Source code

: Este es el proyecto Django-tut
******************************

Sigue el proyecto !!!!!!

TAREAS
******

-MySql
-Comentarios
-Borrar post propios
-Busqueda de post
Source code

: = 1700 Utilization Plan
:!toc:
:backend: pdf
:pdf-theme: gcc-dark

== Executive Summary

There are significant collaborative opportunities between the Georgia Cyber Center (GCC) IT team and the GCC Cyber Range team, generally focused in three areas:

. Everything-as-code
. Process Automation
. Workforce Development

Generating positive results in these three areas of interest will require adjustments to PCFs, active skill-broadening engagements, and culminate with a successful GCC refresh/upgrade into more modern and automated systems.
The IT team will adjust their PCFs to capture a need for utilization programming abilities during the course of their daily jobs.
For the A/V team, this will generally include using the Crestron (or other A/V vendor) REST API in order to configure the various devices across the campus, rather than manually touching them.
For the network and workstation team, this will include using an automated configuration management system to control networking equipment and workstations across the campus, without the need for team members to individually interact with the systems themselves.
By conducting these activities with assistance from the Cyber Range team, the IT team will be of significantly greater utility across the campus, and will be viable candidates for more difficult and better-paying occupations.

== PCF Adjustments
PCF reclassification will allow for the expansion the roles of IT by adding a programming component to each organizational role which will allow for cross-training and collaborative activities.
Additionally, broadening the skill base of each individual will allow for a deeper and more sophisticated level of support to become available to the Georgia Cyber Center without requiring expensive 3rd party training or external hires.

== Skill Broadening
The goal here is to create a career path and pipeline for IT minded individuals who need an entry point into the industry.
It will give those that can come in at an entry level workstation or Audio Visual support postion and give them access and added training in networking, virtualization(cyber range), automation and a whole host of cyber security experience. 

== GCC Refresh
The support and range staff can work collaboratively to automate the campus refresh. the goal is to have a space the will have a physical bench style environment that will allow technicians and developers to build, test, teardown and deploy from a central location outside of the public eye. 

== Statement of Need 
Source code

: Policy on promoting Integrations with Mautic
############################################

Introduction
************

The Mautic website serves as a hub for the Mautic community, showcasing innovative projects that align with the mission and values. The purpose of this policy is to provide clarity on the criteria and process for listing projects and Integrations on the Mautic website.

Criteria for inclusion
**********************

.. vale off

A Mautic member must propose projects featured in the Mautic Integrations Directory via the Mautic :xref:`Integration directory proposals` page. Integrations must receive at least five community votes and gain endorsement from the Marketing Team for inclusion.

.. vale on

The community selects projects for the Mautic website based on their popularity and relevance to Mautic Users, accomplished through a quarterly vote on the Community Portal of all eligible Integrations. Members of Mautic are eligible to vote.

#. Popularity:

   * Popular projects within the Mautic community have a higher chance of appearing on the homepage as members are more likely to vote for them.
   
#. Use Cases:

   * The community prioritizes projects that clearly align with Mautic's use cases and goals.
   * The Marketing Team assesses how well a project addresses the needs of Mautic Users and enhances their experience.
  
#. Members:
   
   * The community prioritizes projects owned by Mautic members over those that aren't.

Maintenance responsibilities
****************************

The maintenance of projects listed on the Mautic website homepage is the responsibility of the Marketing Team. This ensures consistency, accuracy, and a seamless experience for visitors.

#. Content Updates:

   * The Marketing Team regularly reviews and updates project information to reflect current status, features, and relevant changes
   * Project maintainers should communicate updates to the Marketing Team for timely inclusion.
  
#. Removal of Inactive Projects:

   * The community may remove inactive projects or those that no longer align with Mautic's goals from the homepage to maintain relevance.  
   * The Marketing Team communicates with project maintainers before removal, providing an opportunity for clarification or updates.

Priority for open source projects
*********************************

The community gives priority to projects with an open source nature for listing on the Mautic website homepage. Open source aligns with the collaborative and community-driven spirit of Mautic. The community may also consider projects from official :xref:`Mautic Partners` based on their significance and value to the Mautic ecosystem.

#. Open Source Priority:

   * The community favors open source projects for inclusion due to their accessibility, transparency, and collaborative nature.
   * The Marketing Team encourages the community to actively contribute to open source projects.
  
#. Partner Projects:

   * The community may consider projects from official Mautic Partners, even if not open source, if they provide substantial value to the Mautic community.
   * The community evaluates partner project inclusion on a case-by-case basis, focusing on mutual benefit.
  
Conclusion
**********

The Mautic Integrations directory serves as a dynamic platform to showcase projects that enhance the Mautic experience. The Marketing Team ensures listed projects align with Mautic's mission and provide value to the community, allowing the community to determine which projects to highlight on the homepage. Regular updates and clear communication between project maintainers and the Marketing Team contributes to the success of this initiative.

How to complete this task:
Return each line from the entries above that includes "have".

Task answer:
The support and range staff can work collaboratively to automate the campus refresh. the goal is to have a space the will have a physical bench style environment that will allow technicians and developers to build, test, teardown and deploy from a central location outside of the public eye. 
   * Popular projects within the Mautic community have a higher chance of appearing on the homepage as members are more likely to vote for them.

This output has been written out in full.